Starting a new brand from scratch is much more difficult than broadening your startup's original offer, Lande concedes. Still, there are issues Birchbox had to navigate when it took the next step. For one, it was important for Birchbox Man to not just duplicate moves that worked for its female-focused predecessor.

"Sometimes it's easy to shortcut and say, 'This worked really well, let's do the same thing,'" he explains. "You have to be really careful because that's a challenge that will come up, and that's why you need to have individual teams who can identify that conflict."

A photo posted by Birchbox Man (@birchboxman) on

Harry's, the men's shaving startup launched by Warby Parker's Jeffrey Raider and Andy Katz-Mayfield, has considered started a women's line for some time now. The company has conducted multiple focus groups and surveys, talking to female customers and would-be customers about what they want. Still, vice president of product development Brittania Boey emphasizes that no matter how enticing a doubled profit margin seems, pace and development is everything. She believes startups need to polish their original product 100 percent before they move on—something Harry's is still working on.
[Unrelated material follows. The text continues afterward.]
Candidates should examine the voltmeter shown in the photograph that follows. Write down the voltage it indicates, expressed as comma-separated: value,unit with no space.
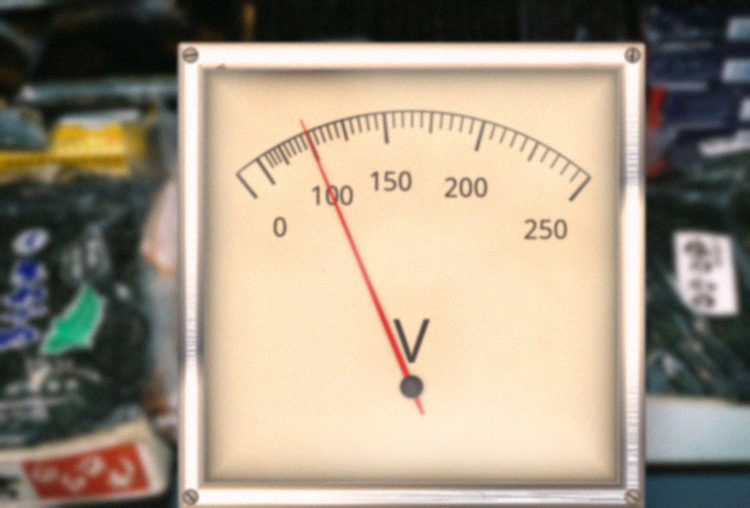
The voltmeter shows 100,V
"For our women's line, it's not a question of if but when," she says. "But we want to make sure we feel good about what we are doing for men first. Once we lock it down and feel good about the quality, then it will be something to work on."

Boey believes a lot of companies make the mistake of expanding too quickly—Birchbox's Lande noted entrepreneurs have eyes that are twice as big as their stomachs—and attributes success to "knowing that it's not about what you do, but what you choose not to do."

"It's important to get the product right and give something to customers they really love," she continues. "A lot of big companies within a year or two will find that their portfolio proliferated too quickly and they have to evaluate products that don't do too well."

Despite the risks, in today's competitive market, many companies simply can't afford to miss out selling to half the population. The women's apparel market reached $116.4 billion last year—that's profit that Bonobos couldn't touch without AYR. The men's grooming industry is similarly booming: It's currently valued at $6 billion and is expected to grow six percent this year—an increase Birchbox is primed to capitalize on.

"There's so much opportunity to go narrow," says Winter. "That said, a good business leader is always thinking about growth."